--- DATA TO EXAMINE ---

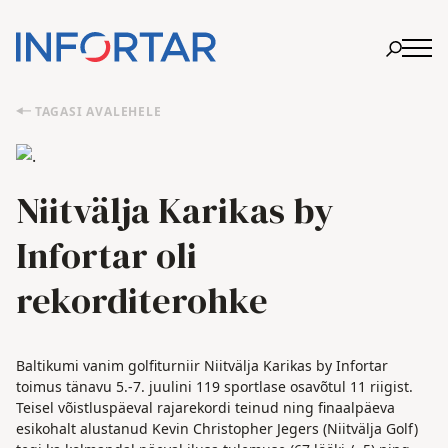
TAGASI AVALEHELE
Niitvälja Karikas by
Infortar oli
rekorditerohke
Baltikumi vanim golfiturniir Niitvälja Karikas by Infortar
toimus tänavu 5.-7. juulini 119 sportlase osavõtul 11 riigist.
Teisel võistluspäeval rajarekordi teinud ning finaalpäeva
esikohalt alustanud Kevin Christopher Jegers (Niitvälja Golf)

---

# TO DO:
All the records need to be retyped word for word, except for the pictures.

# EXPECTED ANSWER:
TAGASI AVALEHELE
Niitvälja Karikas by
Infortar oli
rekorditerohke
Baltikumi vanim golfiturniir Niitvälja Karikas by Infortar
toimus tänavu 5.-7. juulini 119 sportlase osavõtul 11 riigist.
Teisel võistluspäeval rajarekordi teinud ning finaalpäeva
esikohalt alustanud Kevin Christopher Jegers (Niitvälja Golf)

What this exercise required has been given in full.